Matthias Funk: Zunächst einmal vorweg: Wir hätten unsere sechs Blockheizkraftwerke auch ohne neue Gesetze gebaut. Einfach, weil wir über genug Erfahrung verfügen und abschätzen können, dass unsere Strategie langfristig aufgeht. Aber natürlich begrüßen wir, dass die Bundesregierung ihren bisherigen Kurs geändert hat. Aus meiner Sicht war es längst überfällig, die seit Jahren erprobte und effiziente Kraft-Wärme-Kopplung ähnlich gut zu einzustufen wie Solar- und Windenergie.

Warum?
Matthias Funk: Weil die Technik vergleichsweise einfach, zuverlässig, hoch effizient und deshalb wirtschaftlich ist. Das beweisen wir seit 30 Jahren: 1982 ging unser erstes BHKW in Betrieb. Das Aggregat produziert noch heute Strom und Wärme. Klar, wir haben die Anlage inzwischen modernisiert und noch effizienter gemacht. Aber der Motorblock, also das Kernstück, ist der alte.

Woher kommt diese Wirtschaftlichkeit der Kraft-Wärme-Kopplung?
Jens Hanig: Ein BHKW erzeugt nicht nur elektrische Energie. Auch die Wärme, die bei der Stromproduktion entsteht, wird genutzt. Das macht diese Technik etwa 40 Prozent effizienter, als Strom und Wärme getrennt voneinander zu erzeugen. Inzwischen betreiben wir kleinere und größere Anlagen mit einer elektrischen Gesamtleistung von rund 30650 Kilowatt und einer thermischen Leistung von 63600 Kilowatt. Sie erzeugen 109 Millionen Kilowattstunden Strom, den die Stadtwerke Gießen an ihre Kunden liefern.
Matthias Funk: Davon abgesehen konzipieren wir unsere BHKW so, dass sie das größte Problem von Fotovoltaik- und Windkraftanlagen lösen. Diese beiden Energiequellen sind nämlich hoch volatil. Soll heißen: Wir haben entweder extrem viel oder nur sehr wenig Wind- und Sonnenstrom im Netz. Diese Schwankungen gilt es auszugleichen, um das Stromnetz stabil zu halten. Und genau für diese Stabilisierung eignen sich unsere BHKW hervorragend. Weil unser Netz relativ viel Wärme speichern kann, sind wir in der Lage, einzelne Anlagen nach Bedarf zu- oder abzuschalten. KWK ist also keine Konkurrenz zu Sonne und Wind, sondern bei richtiger Planung die ideale Ergänzung. Eine, auf die wir mittelfristig nicht verzichten können. So lange es keine Möglichkeit gibt, Strom in großen Mengen zu speichern, brauchen wir für jedes installierte Kilowatt aus Sonne oder Wind 0,8 Kilowatt auf Knopfdruck verfügbare, konventionelle Kraftwerksleistung in der Hinterhand.

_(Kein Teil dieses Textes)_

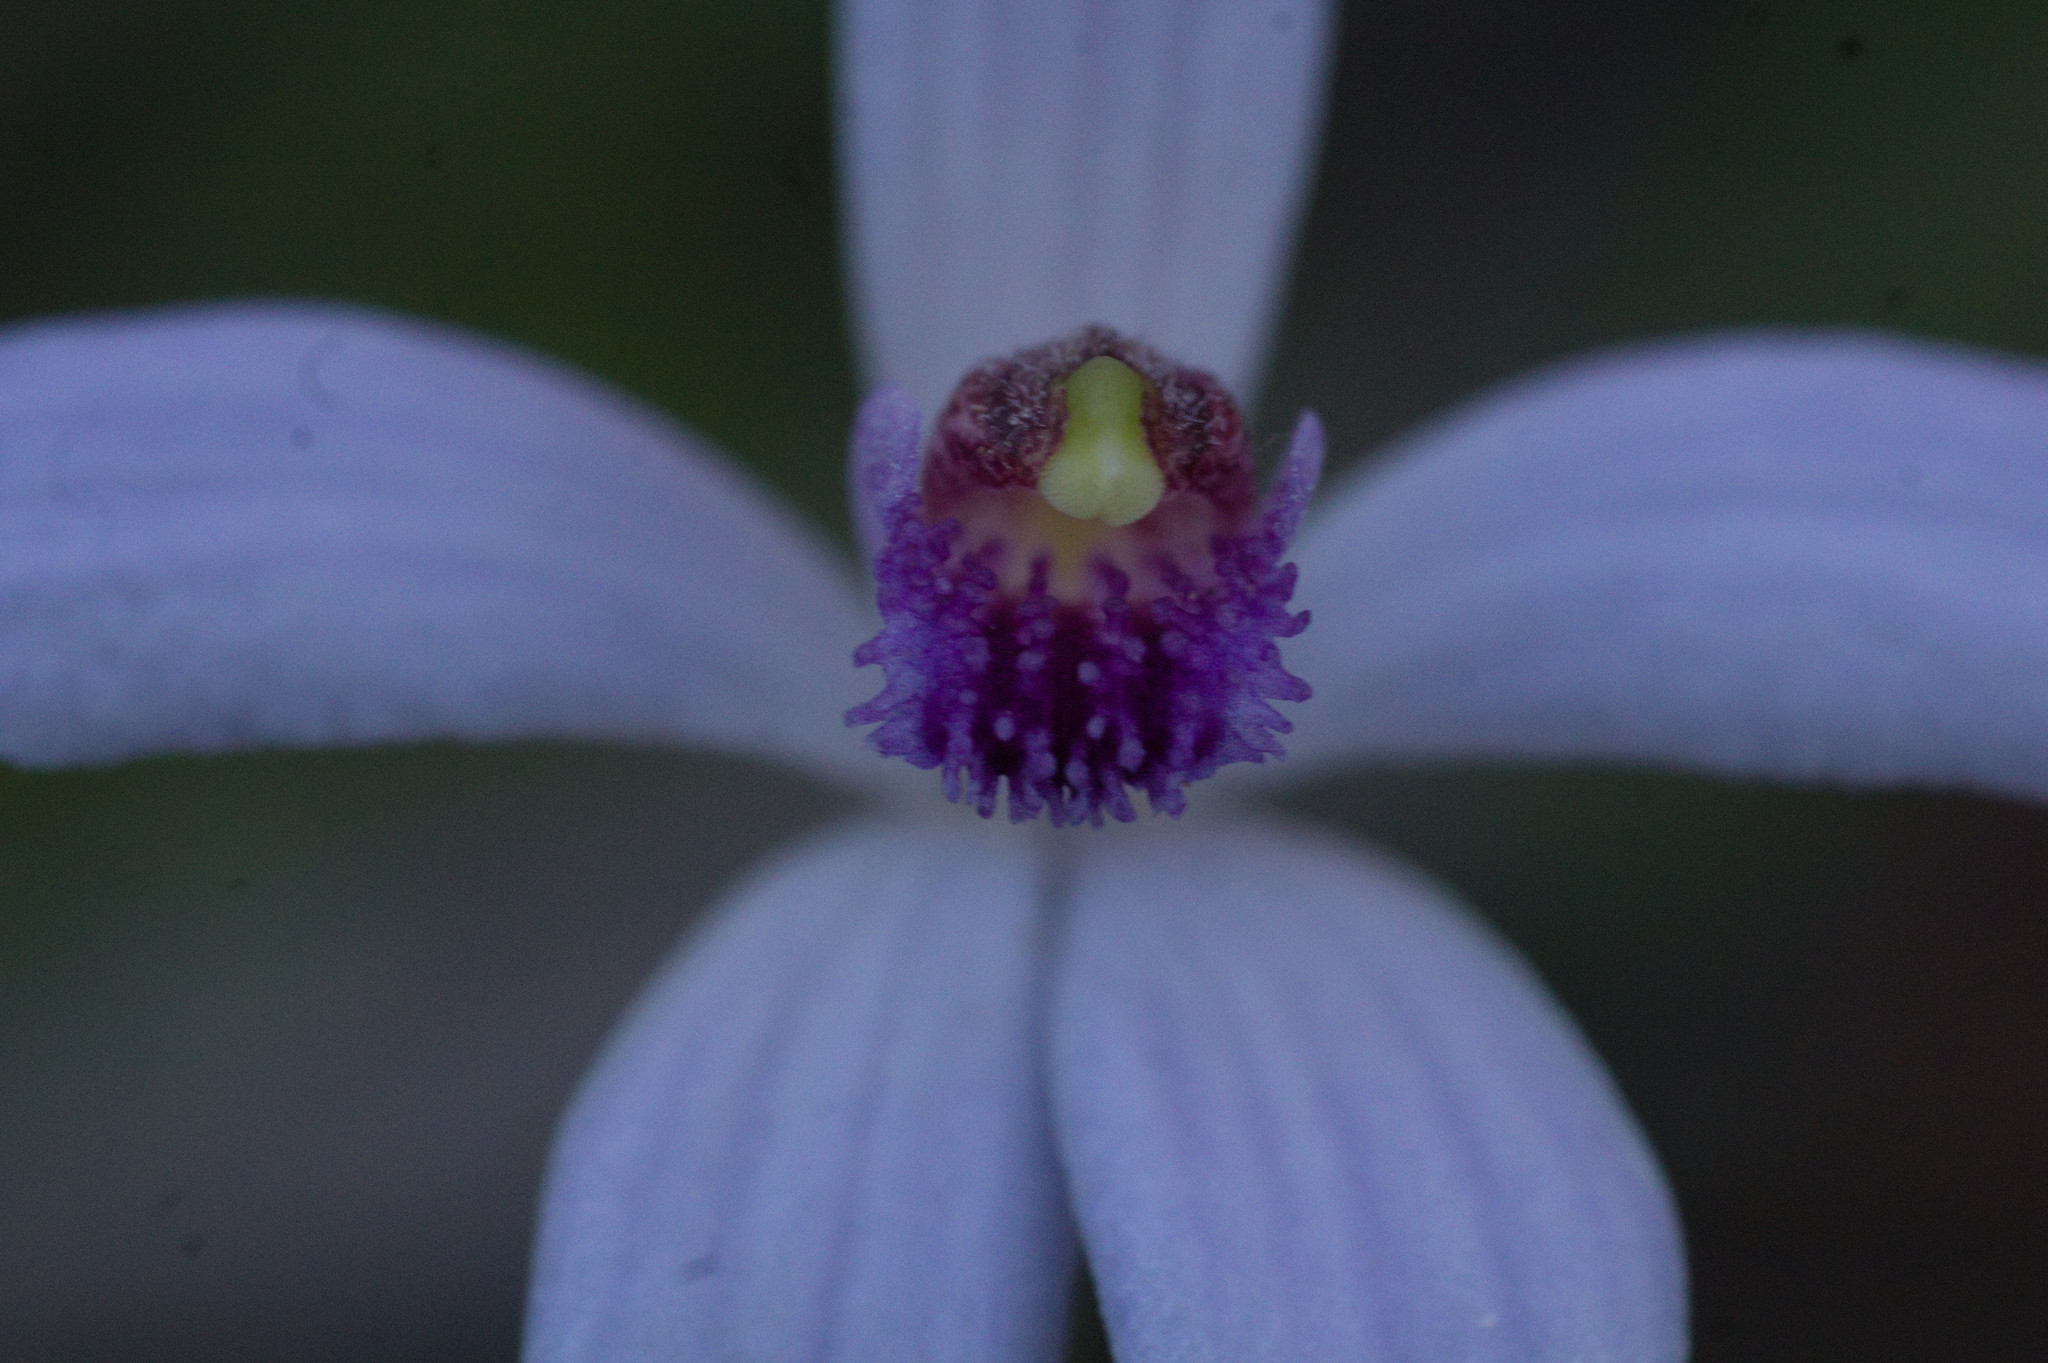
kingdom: Plantae
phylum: Tracheophyta
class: Liliopsida
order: Asparagales
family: Orchidaceae
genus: Pheladenia
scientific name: Pheladenia deformis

Aber BHKW verbrennen Erdgas und stoßen folglich CO2 aus …
Jens Hanig: Das ist richtig. Aber im Vergleich zu allen anderen konventionellen Lösungen konkurrenzlos wenig. Und in den nächsten Jahren werden unsere BHKW immer grüner, weil wir die Motoren sukzessive auf Bioerdgas umstellen. Wenn ein BHKW Bioerdgas verbrennt, entstehen hocheffizient Ökostrom und Ökowärme. Und wenn wir unser Ziel – 50 Prozent Eigenproduktion aus KWK bis 2020 – erreicht haben, soll der echte Ökoanteil bei 20 Prozent davon liegen.
Matthias Funk: Wir setzen seit Jahren erfolgreich auf verschiedene Brennstoffe. Allerdings nie ideologisch, sondern immer unter der Prämisse, Ökologie und Ökonomie zu vereinen. Und das gelingt uns bislang ganz gut. Noch verfeuern wir in all unseren Wärmeerzeugern rund 85 Prozent Erdgas und 15 Prozent Abfall und Biomasse. Schon 2020 wollen wir nur noch die Hälfte unseres Brennstoffbedarfs mit Erdgas decken.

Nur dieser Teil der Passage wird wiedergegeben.